Bookstore ML dataset — shape (synthetic, generated, NOT shipped)¶
The recommendations model (Part 12) trains on the Bookstore's own data. No data file is committed here. This document is the spec for the (synthetic) training data: which Bookstore tables it derives from, and the item-co-occurrence matrix the training step builds from them. The training Job in X3b generates the synthetic source rows and produces the matrix; this phase (X3a) only fixes the shape so ch.03's gang-scheduled "training" demo and X3b's real training agree.
Source: the real Bookstore schema¶
The app's schema (from ../../app/catalog/main.go
and ../../app/orders/main.go, created by the
migration Job in
Part 01 ch.07):
books (id SERIAL PK, title TEXT, author TEXT, price NUMERIC)
orders (id SERIAL PK, book_id INT, qty INT, created_at TIMESTAMPTZ)

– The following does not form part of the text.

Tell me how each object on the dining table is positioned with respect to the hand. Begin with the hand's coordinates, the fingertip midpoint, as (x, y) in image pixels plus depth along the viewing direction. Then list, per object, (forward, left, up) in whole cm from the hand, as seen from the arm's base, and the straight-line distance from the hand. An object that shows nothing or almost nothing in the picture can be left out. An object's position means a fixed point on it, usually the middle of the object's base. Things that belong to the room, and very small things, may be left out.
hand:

orders has no explicit basket/customer column (the app posts one
{book_id, qty} per order). So the recommender uses a documented, deliberately
simple basket proxy: orders are grouped into pseudo-baskets by a synthetic
customer_id (assigned by the generator) — equivalently, a time-window or
modulo grouping over created_at/id. This is good enough for a teaching
recommender and is stated honestly; a production system would carry a real
basket/session id.
Synthetic generation (done by the X3b training Job, not here)¶
- ~50–500 synthetic books (id, title, author, price) consistent with the catalog shape.
- ~1k–50k synthetic
ordersrows assigned to ~N synthetic customers/baskets, with mild popularity skew and a few planted "bought together" affinities so the learned neighbours are non-trivial. - Fully deterministic given a fixed seed (pinned in the training Job's config) — so the dataset, and therefore the model, is reproducible (the Part 12 ch.01 reproducibility requirement). Tiny by design → trains in seconds, CPU-only, on kind.

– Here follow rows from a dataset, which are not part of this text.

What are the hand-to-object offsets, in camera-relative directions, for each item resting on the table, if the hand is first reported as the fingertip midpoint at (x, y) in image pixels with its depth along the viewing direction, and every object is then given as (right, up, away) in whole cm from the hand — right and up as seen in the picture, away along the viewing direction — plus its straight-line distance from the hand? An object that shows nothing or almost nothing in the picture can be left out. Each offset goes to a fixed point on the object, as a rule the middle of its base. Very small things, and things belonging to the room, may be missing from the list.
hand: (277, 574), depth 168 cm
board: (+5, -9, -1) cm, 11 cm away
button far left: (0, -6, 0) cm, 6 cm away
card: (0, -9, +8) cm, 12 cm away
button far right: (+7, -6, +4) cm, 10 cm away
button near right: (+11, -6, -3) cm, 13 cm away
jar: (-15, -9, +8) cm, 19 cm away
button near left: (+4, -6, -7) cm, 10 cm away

Derived artifact: the item co-occurrence matrix¶
The training step (CPU, NumPy/scikit-learn-class):
- Build a sparse customer × book interaction matrix from the (synthetic)
ordersgrouped by the basket proxy. - Compute the book × book co-occurrence matrix (interaction-matrix self-product) and normalise it (cosine / Jaccard) into an item-similarity matrix.
- Keep the top-K neighbours per book (K small, e.g. 10).
orders (synthetic) customer × book book × book top-K per book
┌────────────────┐ (sparse, 0/qty) similarity (the MODEL)
│ cust book qty │ ─► ┌───────────────┐ ─► ┌──────────────┐ ─► { book_id:
│ c1 b2 1 │ │ c1: b2,b7 │ │ b2: b7 .82, │ [ (b7,.82),
│ c1 b7 1 │ │ c2: b2,b9 … │ │ b9 .31 … │ (b9,.31) ],
│ c2 b2 2 │ └───────────────┘ └──────────────┘ … }
└────────────────┘
The serving artifact (X3b) is just this top-K map (JSON / a small binary)
loaded by the recommendations API: GET /recommend?book_id=<ID> → the top-K
co-bought book_ids. Small enough to fit in a ConfigMap-or-PVC and serve from
a tiny CPU Deployment — and large enough that ch.02/03 can honestly use it as
the "scale training up onto a GPU" example without faking anything.
Why generated, not shipped¶
- Keeps the repo free of a binary/data blob and keeps the example reproducible from a seed (re-generate, get the identical model).
- The shape is stable and small so ch.03's 2-worker gang "training" and X3b's real training operate on the same contract without a GPU.